Rysunek 5: Pomiary aktywności TOP1 za pomocą odczytu kolorymetrycznego. (A) Lewy panel pokazuje reprezentatywny obraz slajdu podczas analizy 3-50 ng TOP1 przy użyciu protokołu odczytu kolorymetrycznego. Prawy panel pokazuje wynikową kwantyfikację. test t z poprawką Welcha, p = 0,0012, n = 4. (B) Lewy panel pokazuje reprezentatywny obraz szkiełka podczas analizy aktywności TOP1 wyekstrahowanego ze 156-40 000 komórek Caco2 przy użyciu protokołu odczytu kolorymetrycznego. Prawy panel pokazuje wynikową kwantyfikację. test t z poprawką Welcha, p = 0,0117, n = 3. Skróty: TOP1 = topoizomeraza 1; TMB = 3,3',5,5'-tetrametylobenzydyna. Kliknij tutaj, aby zobaczyć większą wersję tego rysunku.

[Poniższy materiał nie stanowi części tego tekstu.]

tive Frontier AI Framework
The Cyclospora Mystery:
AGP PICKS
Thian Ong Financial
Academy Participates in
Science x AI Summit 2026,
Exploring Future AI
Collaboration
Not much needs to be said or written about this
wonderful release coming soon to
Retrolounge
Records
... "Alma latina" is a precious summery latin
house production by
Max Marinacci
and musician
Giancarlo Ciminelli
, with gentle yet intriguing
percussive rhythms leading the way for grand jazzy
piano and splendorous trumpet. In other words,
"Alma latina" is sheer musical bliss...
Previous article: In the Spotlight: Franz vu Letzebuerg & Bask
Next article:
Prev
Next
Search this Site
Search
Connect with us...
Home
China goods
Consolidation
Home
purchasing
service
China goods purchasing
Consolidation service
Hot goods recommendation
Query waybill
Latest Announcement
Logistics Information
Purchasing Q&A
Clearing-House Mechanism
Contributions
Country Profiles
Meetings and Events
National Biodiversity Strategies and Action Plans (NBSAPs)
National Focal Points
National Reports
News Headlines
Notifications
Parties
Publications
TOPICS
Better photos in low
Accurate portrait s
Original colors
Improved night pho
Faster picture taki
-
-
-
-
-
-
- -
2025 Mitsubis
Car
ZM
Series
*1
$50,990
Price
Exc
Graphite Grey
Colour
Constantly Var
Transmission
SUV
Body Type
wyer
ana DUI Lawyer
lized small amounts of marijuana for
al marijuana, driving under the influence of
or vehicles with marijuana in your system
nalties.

Rysunek 6: Pomiary aktywności TOP1 po leczeniu farmakologicznym za pomocą protokołów odczytu chemiluminescencji. Lewy panel pokazuje reprezentatywny obraz szkiełka podczas analizy 10 ng TOP1 w obecności 5% DMSO lub 80 μM CPT przez 1 min. Prawy panel pokazuje wynikową kwantyfikację. test t z poprawką Welcha, p = 0,0017, n = 3. Skróty: TOP1 = topoizomeraza 1; CPT = kamptotecyna; DMSO = dimetylosulfotlenek; Neg = kontrola ujemna. Kliknij tutaj, aby zobaczyć większą wersję tego rysunku.